» Extrait choisi:
####################

Et si le jugement n’est pas clair ou complet ou s’il comporte une erreur de calcul ? Le CSJ donne son avis

Avis

Si un juge a oublié de se prononcer sur un ou plusieurs points ayant fait l’objet d’une demande d’une ou des partie(s), il faut que l’une des parties cite à nouveau ou qu’elle aille en appel. Une proposition de loi entend y remédier. Le Conseil supérieur a rendu un avis sur cette proposition de loi. La proposition de loi prévoit la possibilité de resoumettre une affaire au juge, de façon simplifiée. C’est une bonne chose, estime le CSJ, qui avait d’ailleurs déjà formulé une recommandation en ce sens en 2010. La proposition de loi introduit également quelques changements concernant la procédure existante pour l’interprétation des jugements qui manquent de clarté ou pour la réparation d’erreurs matérielles (ex. erreurs de calcul) dans les jugements.

####################

» Données enregistrées:
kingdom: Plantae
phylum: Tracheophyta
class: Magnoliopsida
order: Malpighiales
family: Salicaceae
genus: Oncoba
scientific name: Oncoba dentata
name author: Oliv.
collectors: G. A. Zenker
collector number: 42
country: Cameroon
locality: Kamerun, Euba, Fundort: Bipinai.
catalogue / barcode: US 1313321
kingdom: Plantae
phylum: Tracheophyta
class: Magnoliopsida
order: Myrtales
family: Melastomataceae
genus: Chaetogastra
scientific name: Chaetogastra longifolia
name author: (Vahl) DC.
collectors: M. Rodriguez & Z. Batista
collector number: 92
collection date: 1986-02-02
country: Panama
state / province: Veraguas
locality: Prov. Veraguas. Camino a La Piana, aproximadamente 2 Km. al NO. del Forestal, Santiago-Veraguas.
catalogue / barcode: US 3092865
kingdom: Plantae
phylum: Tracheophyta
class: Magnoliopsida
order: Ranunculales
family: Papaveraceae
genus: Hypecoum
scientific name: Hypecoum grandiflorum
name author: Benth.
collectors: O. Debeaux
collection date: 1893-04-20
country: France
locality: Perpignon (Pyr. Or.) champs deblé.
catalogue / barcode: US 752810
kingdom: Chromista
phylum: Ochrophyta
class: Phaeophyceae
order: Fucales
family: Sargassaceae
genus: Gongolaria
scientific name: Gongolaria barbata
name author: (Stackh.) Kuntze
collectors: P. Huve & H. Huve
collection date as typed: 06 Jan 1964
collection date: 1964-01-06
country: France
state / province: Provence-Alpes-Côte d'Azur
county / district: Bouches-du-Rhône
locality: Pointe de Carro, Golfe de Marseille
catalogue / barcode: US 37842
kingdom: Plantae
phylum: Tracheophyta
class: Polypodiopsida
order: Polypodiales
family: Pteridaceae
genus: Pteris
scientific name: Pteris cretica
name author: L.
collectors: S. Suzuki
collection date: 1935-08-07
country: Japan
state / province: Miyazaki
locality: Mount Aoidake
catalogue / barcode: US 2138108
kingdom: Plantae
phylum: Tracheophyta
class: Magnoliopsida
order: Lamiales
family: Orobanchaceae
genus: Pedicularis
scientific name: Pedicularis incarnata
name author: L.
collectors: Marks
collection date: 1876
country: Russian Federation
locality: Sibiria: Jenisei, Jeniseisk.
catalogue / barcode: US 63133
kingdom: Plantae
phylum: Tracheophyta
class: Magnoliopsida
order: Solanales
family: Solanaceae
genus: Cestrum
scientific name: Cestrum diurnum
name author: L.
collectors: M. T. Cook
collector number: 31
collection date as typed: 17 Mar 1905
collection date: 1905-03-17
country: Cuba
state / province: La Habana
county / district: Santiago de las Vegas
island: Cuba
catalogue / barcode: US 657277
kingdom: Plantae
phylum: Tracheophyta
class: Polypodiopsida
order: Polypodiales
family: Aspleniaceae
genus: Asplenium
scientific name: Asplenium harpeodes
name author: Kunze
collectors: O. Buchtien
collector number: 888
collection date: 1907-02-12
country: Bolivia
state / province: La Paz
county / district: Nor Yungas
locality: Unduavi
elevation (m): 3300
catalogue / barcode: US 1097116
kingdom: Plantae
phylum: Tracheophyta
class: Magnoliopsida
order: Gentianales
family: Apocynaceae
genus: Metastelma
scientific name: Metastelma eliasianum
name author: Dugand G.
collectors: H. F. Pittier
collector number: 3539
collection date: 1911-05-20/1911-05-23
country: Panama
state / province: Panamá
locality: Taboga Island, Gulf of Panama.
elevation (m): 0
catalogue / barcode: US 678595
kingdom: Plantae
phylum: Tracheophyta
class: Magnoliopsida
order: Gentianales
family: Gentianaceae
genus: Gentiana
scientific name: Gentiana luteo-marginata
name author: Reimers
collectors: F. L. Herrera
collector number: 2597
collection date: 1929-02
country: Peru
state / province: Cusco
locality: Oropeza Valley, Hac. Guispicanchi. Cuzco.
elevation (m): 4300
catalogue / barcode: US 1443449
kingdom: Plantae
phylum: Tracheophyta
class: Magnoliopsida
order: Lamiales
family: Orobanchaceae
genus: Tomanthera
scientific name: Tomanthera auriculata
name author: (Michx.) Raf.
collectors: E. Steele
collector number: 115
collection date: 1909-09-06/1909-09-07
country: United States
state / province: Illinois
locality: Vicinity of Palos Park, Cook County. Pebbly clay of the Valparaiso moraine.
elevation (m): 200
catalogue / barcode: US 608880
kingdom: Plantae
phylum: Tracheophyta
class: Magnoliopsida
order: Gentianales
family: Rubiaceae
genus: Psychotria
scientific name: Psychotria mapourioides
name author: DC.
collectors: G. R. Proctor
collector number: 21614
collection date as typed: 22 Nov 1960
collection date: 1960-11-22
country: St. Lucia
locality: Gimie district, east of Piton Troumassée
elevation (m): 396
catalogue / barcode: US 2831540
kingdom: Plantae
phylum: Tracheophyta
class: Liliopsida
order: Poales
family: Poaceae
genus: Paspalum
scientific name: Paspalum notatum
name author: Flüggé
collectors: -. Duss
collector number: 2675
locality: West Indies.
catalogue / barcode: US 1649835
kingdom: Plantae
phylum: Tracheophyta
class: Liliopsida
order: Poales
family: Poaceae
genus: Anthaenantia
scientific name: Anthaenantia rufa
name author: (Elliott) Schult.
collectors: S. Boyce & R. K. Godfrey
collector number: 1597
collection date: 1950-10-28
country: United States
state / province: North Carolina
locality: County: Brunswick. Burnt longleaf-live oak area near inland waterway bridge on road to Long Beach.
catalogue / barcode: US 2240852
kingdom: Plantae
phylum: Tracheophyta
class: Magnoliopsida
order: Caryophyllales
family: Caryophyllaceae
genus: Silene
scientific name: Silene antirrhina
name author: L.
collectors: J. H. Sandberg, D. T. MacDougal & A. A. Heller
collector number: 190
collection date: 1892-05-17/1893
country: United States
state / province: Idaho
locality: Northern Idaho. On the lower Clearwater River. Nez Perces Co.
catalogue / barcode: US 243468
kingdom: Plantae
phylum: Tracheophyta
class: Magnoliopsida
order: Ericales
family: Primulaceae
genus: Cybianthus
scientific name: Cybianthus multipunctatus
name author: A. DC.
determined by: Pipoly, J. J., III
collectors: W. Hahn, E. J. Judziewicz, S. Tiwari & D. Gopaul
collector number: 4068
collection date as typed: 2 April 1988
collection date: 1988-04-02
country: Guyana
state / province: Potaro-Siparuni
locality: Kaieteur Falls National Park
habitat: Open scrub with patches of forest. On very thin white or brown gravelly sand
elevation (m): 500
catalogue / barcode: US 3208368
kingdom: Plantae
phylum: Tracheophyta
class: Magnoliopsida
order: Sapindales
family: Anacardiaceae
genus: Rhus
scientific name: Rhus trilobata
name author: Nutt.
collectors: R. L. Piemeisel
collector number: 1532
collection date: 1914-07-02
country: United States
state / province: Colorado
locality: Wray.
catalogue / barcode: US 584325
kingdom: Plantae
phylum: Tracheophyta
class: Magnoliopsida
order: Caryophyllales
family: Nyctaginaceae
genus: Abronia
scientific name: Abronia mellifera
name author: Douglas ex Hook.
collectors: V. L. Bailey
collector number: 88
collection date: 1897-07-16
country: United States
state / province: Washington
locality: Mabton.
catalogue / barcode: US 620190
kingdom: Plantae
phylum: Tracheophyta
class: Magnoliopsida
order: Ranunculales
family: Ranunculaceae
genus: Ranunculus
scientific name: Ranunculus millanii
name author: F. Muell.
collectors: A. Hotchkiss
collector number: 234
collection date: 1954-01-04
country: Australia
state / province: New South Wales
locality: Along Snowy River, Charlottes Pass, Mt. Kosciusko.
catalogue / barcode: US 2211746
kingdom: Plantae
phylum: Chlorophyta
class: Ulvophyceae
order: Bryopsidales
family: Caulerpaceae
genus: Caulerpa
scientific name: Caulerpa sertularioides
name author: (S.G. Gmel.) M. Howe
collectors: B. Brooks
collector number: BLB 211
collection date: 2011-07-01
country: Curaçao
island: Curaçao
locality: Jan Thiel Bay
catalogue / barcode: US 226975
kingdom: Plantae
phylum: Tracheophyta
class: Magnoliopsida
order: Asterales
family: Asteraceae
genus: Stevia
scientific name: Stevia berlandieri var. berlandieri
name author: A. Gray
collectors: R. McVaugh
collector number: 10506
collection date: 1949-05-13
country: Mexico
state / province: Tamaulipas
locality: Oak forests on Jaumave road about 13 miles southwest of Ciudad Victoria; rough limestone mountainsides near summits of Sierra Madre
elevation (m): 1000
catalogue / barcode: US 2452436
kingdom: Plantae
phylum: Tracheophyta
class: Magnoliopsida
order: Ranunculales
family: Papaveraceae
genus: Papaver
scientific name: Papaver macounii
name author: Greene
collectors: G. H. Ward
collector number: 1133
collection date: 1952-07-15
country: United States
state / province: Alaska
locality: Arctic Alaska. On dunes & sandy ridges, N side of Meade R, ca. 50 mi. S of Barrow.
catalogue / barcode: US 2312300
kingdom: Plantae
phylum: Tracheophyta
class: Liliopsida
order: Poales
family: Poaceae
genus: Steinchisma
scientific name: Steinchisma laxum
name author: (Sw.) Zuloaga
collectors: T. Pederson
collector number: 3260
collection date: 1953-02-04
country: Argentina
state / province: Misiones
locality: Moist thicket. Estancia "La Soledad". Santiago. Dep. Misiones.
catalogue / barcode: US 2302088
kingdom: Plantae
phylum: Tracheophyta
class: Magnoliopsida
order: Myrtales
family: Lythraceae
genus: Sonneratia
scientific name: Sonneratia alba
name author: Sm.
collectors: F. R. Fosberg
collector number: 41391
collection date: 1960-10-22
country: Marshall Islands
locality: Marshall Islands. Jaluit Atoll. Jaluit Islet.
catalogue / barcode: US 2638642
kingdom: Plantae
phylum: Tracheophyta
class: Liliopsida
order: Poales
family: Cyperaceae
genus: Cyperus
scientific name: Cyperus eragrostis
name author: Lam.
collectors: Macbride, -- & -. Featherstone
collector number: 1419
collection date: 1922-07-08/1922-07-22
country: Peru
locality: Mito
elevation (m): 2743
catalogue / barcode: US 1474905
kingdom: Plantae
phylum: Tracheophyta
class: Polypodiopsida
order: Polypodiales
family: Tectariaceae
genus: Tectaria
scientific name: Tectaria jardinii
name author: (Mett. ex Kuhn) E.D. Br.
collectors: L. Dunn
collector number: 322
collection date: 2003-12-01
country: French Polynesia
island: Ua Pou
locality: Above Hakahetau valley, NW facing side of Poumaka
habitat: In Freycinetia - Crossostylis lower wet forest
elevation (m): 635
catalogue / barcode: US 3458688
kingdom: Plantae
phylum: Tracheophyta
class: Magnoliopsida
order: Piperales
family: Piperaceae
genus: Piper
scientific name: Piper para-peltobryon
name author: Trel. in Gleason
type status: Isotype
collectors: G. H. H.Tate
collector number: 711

####################

» Questions à traiter:
1 – D'après l'extrait, en quelle année le CSJ avait-il déjà formulé une recommandation dans le sens de la proposition de loi ?
2 – Recopiez le passage de l'extrait qui va de « Et si le jugement » à « dans les jugements. ».
Le matériel n'a aucun rapport avec l'extrait.

» Résultats:
1 – En 2010.

2 –
Et si le jugement n’est pas clair ou complet ou s’il comporte une erreur de calcul ? Le CSJ donne son avis

Avis

Si un juge a oublié de se prononcer sur un ou plusieurs points ayant fait l’objet d’une demande d’une ou des partie(s), il faut que l’une des parties cite à nouveau ou qu’elle aille en appel. Une proposition de loi entend y remédier. Le Conseil supérieur a rendu un avis sur cette proposition de loi. La proposition de loi prévoit la possibilité de resoumettre une affaire au juge, de façon simplifiée. C’est une bonne chose, estime le CSJ, qui avait d’ailleurs déjà formulé une recommandation en ce sens en 2010. La proposition de loi introduit également quelques changements concernant la procédure existante pour l’interprétation des jugements qui manquent de clarté ou pour la réparation d’erreurs matérielles (ex. erreurs de calcul) dans les jugements.